(Chart comprehension data)
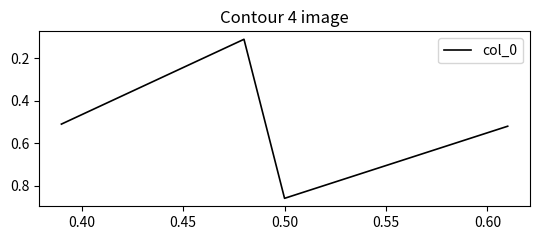

How many interior local valleys (lower than both neighbors) does the data have?

1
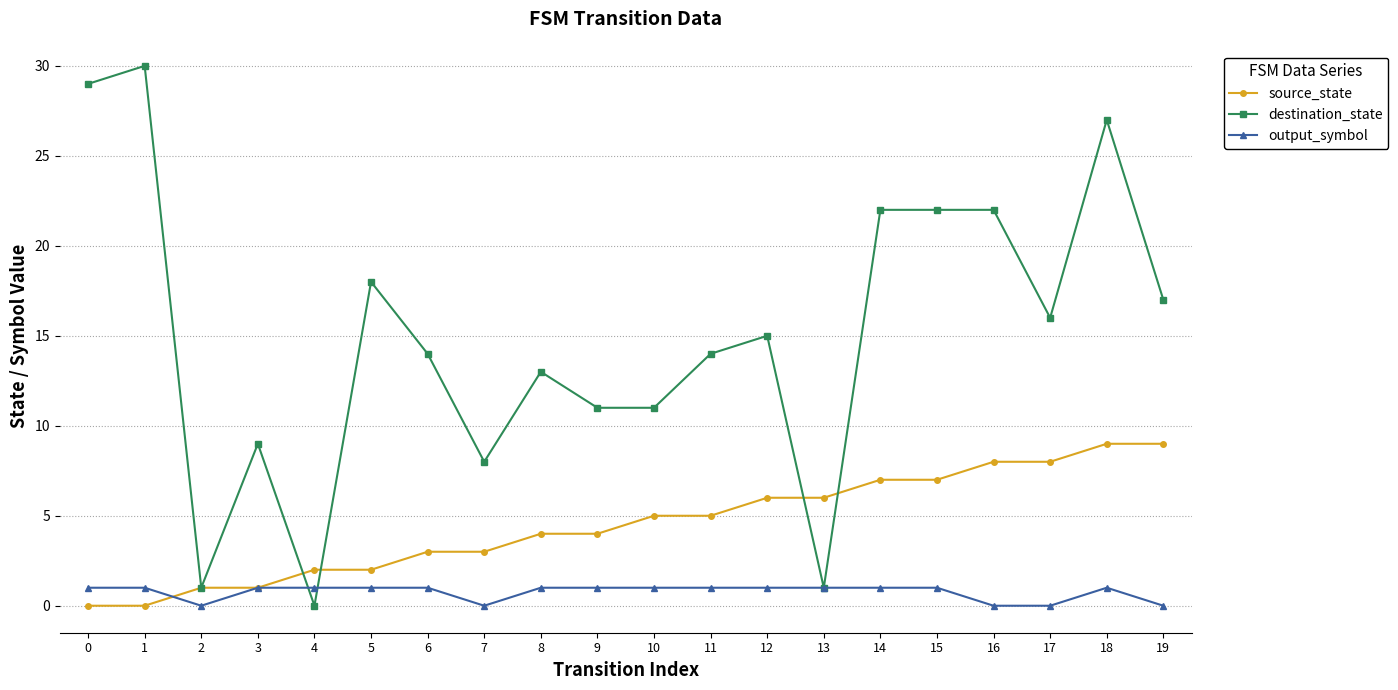

List the series in order of their overall mean, lowest first.

output_symbol, source_state, destination_state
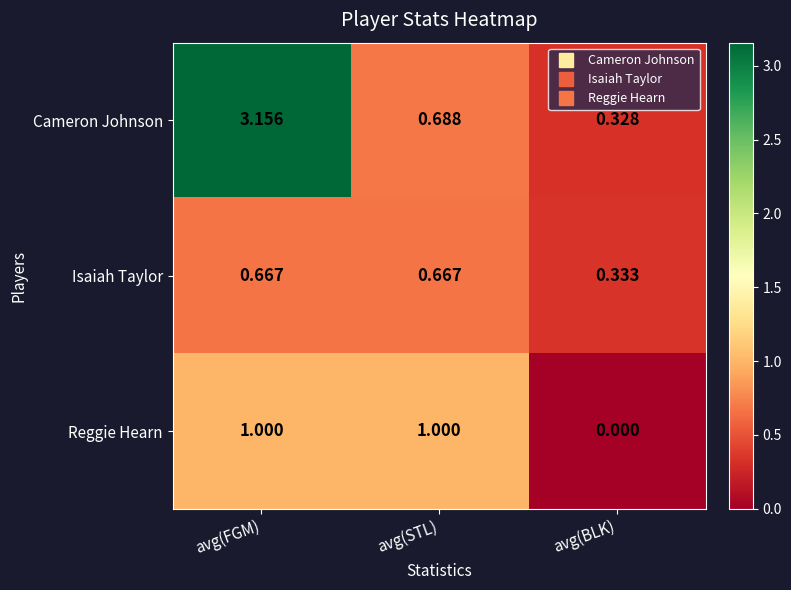

At which label does Reggie Hearn reach its minimum?

avg(BLK)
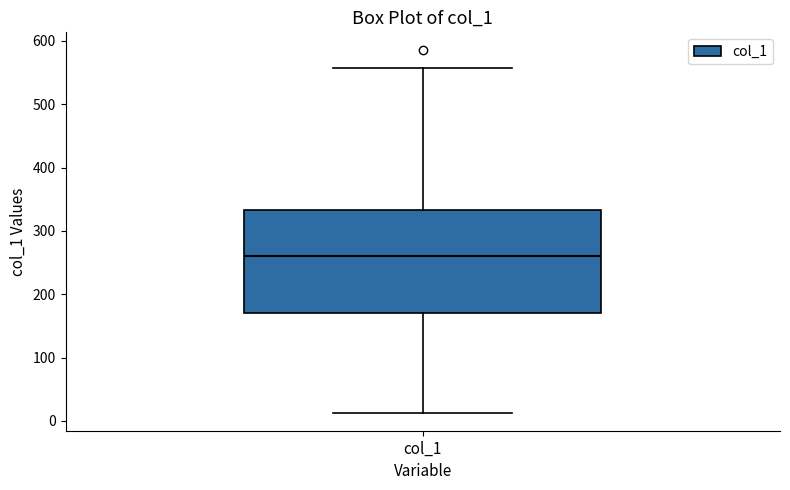

Where is the lower edge of the box for col_1 on the y-axis? The values are not printed on the chart, so give them approximately, as read against the axis.

170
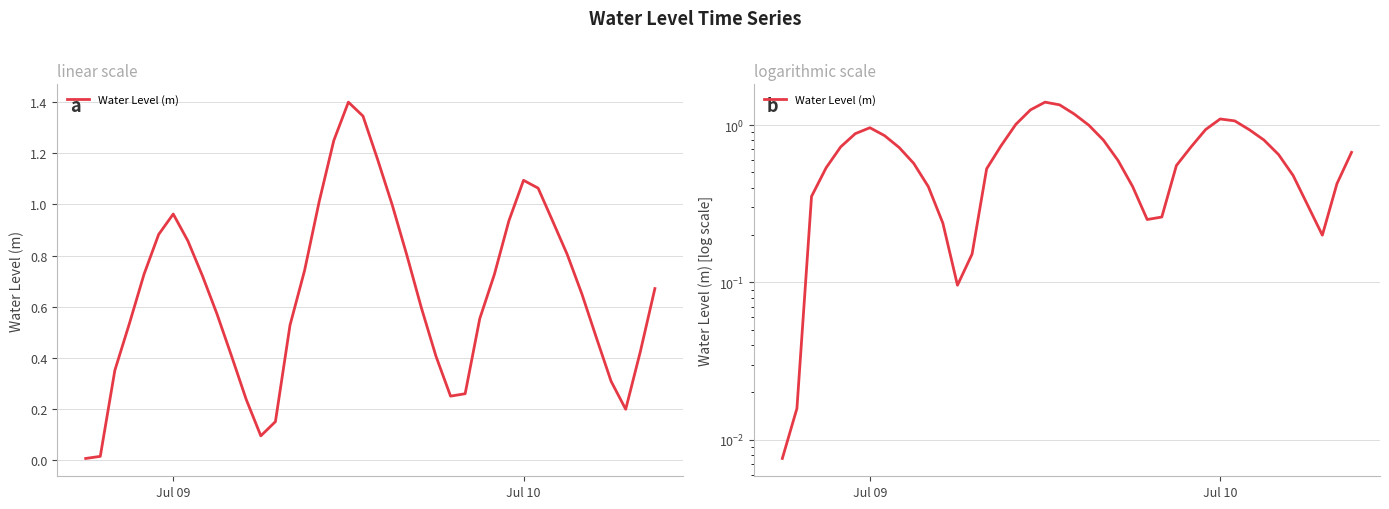

Does the chart have visible grid lines?

Yes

**YOUR ASSIGNMENT**:
Render the lines from the one containing "At which label" through the end of the records as a Markdown table with the columns Row and Line. Omit blank lines and leave the pictures out.

**RESULT FOR THIS TASK**:
| Row | Line |
|---|---|
| 1 | At which label does Reggie Hearn reach its minimum? |
| 2 | avg(BLK) |
| 3 | Where is the lower edge of the box for col_1 on the y-axis? The values are not printed on the chart, so give them approximately, as read against the axis. |
| 4 | 170 |
| 5 | Does the chart have visible grid lines? |
| 6 | Yes |